Please count the lines below that hold the word "замечаний" and give the count without any other text.

- **LISTED RECORDS**:
------------------------------------------------

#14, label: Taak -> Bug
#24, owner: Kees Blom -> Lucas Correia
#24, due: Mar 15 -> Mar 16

------------------------------------------------

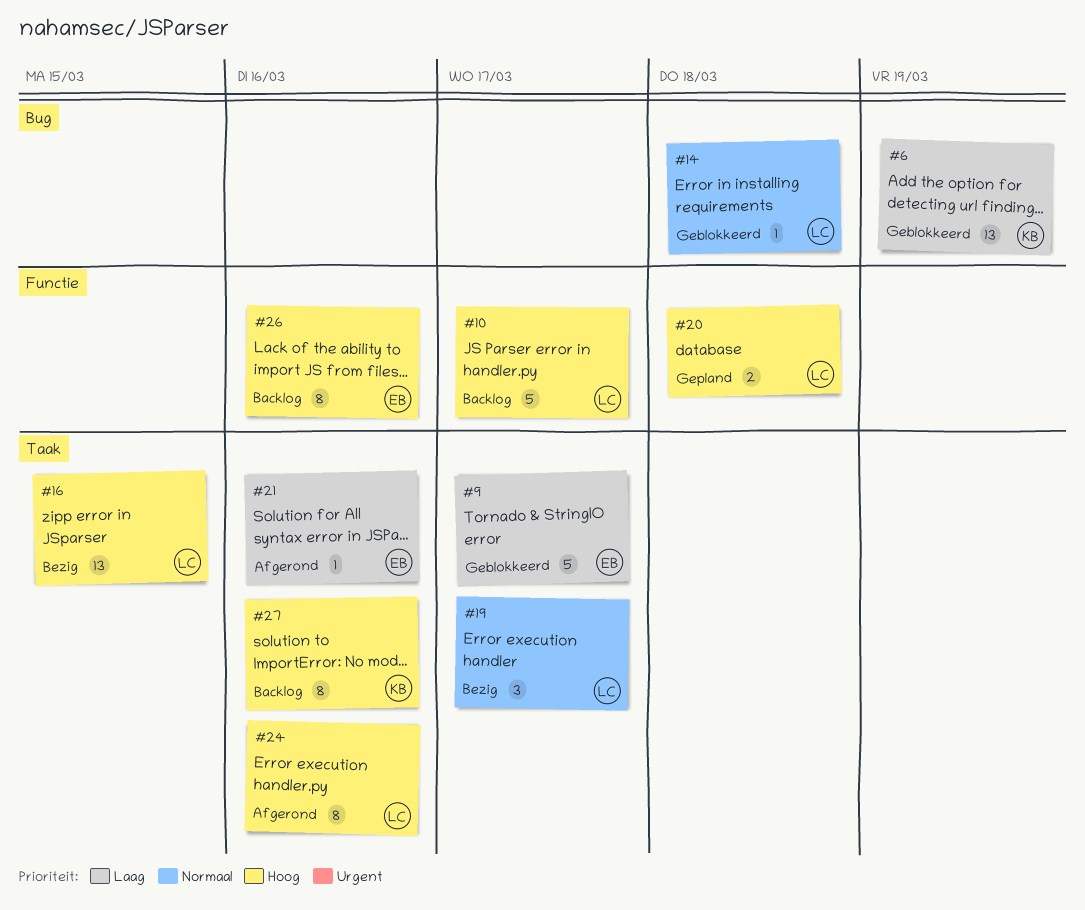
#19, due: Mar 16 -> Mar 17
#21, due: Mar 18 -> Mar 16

------------------------------------------------

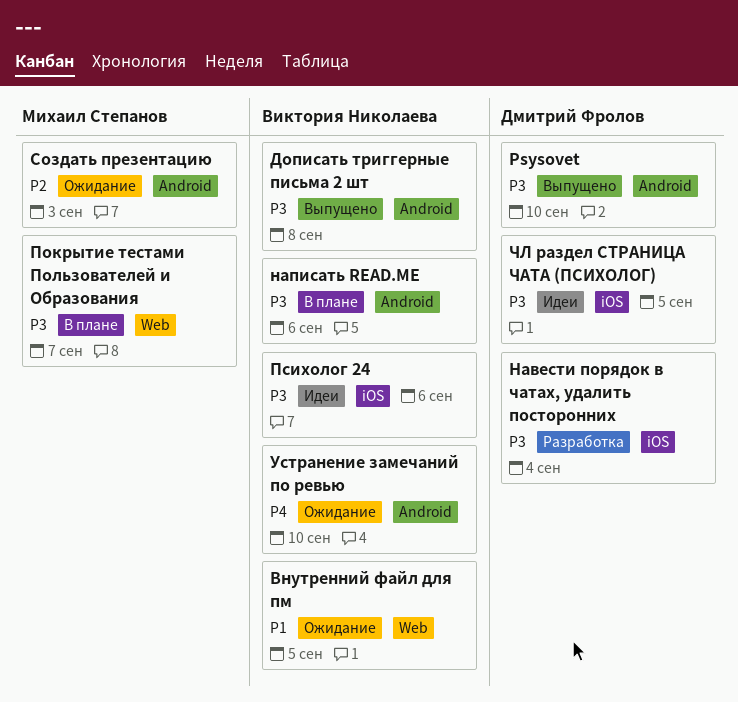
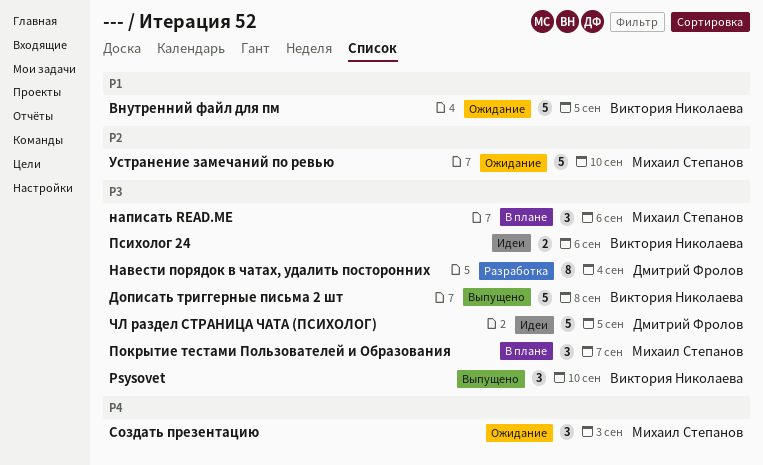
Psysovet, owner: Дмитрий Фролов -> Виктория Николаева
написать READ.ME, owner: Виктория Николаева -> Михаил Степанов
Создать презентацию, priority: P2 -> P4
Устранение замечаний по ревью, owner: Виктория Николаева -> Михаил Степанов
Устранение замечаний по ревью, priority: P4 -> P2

------------------------------------------------

- **SOLUTION FOR THIS EXERCISE**: 2